Levittown, NY, was the first prefab housing development in suburbia built for returning vets and their families after WWII. These identical houses on Long Island included white picket fences, modern appliances, and green lawns.
Many people in the early postwar years wanted to get away from the crowded cities, and have their own houses with yards. Into this moment in time stepped the Levitt & Sons real estate development company.
During the Great Depression, the Levitts sold 600 Tudor-style, upper-middle-class houses with six bedrooms and two bathrooms for $14,000 each ($200,000 today) within four years. They were designed in 1929 by 17-year-old Alfred Levitt, younger son of founder Abraham.

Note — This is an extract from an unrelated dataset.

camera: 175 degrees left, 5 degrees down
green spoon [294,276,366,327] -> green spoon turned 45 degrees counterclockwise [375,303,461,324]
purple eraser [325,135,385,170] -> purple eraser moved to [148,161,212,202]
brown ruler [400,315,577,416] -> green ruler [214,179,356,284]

William Levitt, the older son, became known as the one to see about custom-made, high-end Long Island houses on the North Shore (a.k.a. the Gold Coast).
During the 1930s, the Levitts built many homes for communities in Westchester County; Manhasset, NY; and Great Neck, NY. They sold from $9,100 to $18,500, and attracted lawyers, doctors, businesspeople, and famous radio personalities and journalists.

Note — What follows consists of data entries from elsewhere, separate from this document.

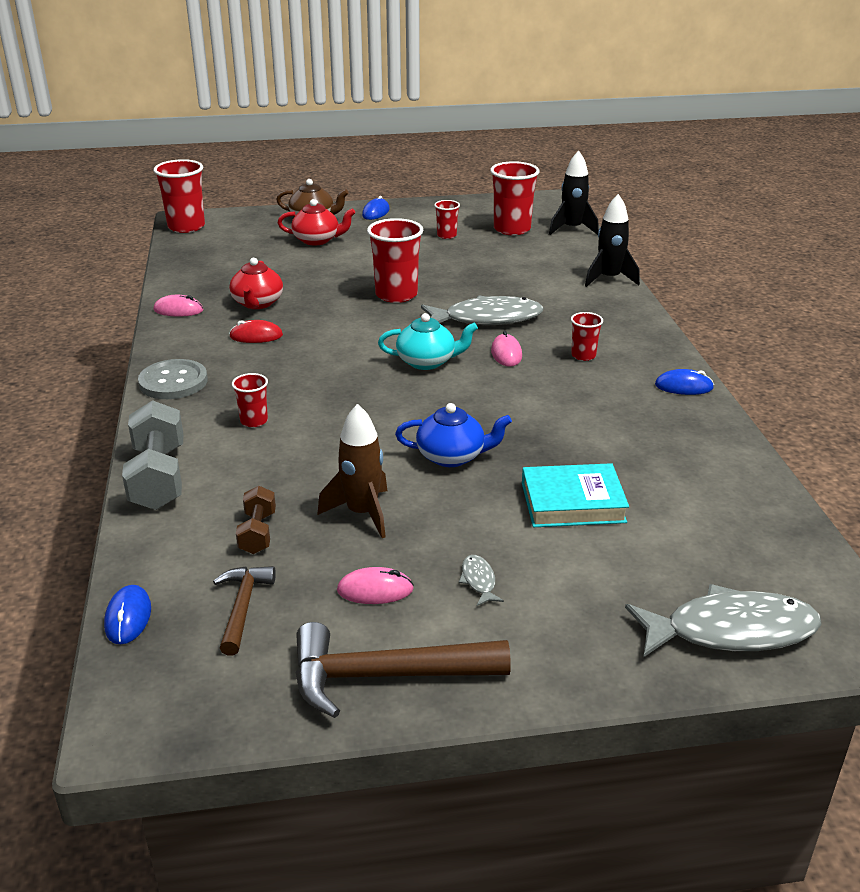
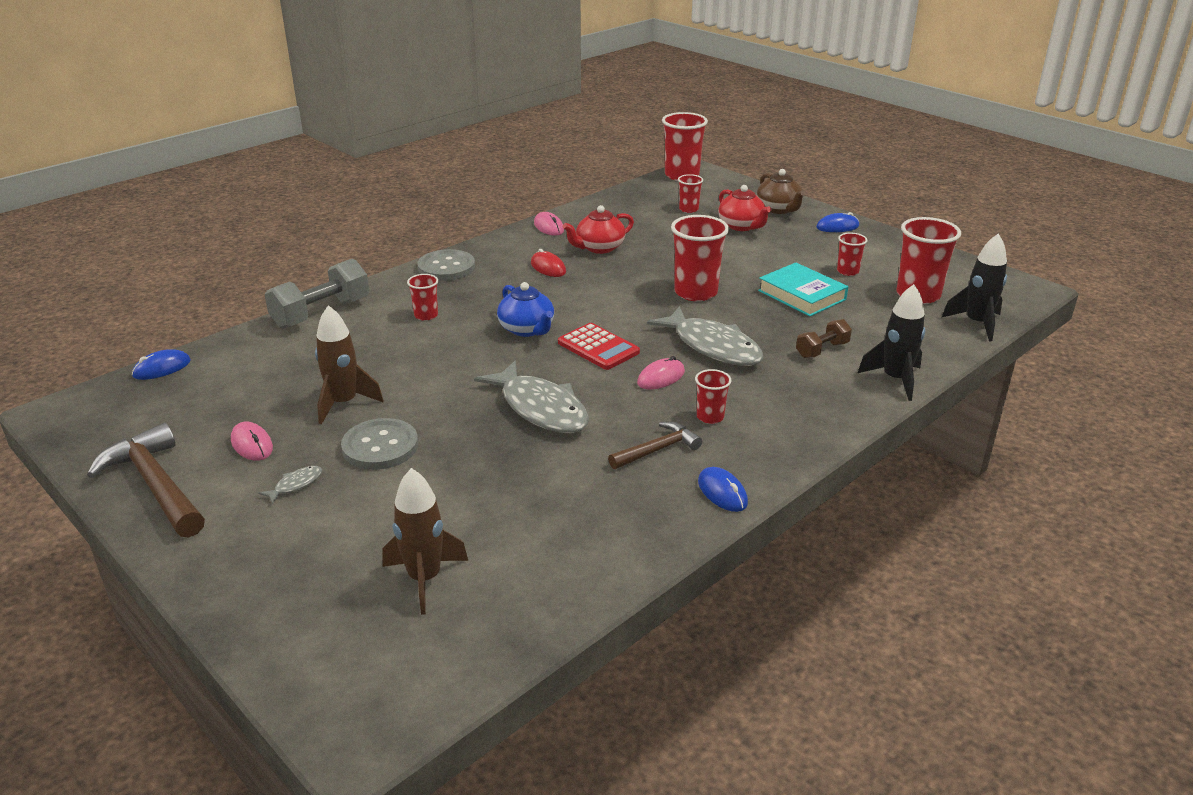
camera: 55 degrees right, 0 degrees up
brown hammer [213,566,276,656] -> brown hammer moved to [608,422,702,469]
brown dumbbell [236,486,276,554] -> brown dumbbell moved to [796,319,852,358]
turquoise teapot [378,313,478,370] -> red calculator [558,323,640,370]
blue teapot [395,403,512,467] -> blue teapot moved to [497,282,554,337]
turquoise book [522,463,629,527] -> turquoise book moved to [758,262,848,316]
grey fish [625,584,822,657] -> grey fish moved to [474,361,589,433]
none -> grey button [341,418,418,470]
none -> brown rocket [382,468,468,615]
none -> red cup [678,174,703,213]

Aerial shot of Levittown, PA
To try to do their part to help with an affordable housing crisis (caused by postwar prosperity for the privileged classes, and the baby boom), the Levitts selected an area called Island Trees. They planned 2,000 houses for it.

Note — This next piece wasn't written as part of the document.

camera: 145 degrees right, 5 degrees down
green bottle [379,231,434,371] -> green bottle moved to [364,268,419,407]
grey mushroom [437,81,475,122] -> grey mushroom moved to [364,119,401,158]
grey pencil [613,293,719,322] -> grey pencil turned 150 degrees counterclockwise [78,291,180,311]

On 1 July 1947, they broke ground on their $50 million development ($548 million today). Ultimately, it contained 17,000 houses on 7.3 square miles. Alfred handled mass production and designed the houses and streets; William financed and promoted it; and Abraham directed landscaping.
Aerial shot of Levittown, NY, 1947
Appliances and building materials on unfinished foundation, 1948; photo by Tony Linck
Each front yard had two trees, planted the exact same distance apart. The houses were ranch and Cape Cod style, with 750 square feet (70 square meters). They had two bedrooms, a kitchen with modern appliances, a living room with a TV, an unfinished second floor, and no garage.
They were built assemblyline style, as a team of specialized workers moved from house to house. This was more efficient than other construction styles of the era. The Levitts also reduced costs by refusing union labor. This led to picket lines.
The Levitts directly purchased materials such as lumber, TVs, and appliances, instead of going through middlepeople. They also made their own factory to produce nails. To their credit, they paid their workers very well, and offered many incentives enabling them to earn twice as much money as they’d make elsewhere.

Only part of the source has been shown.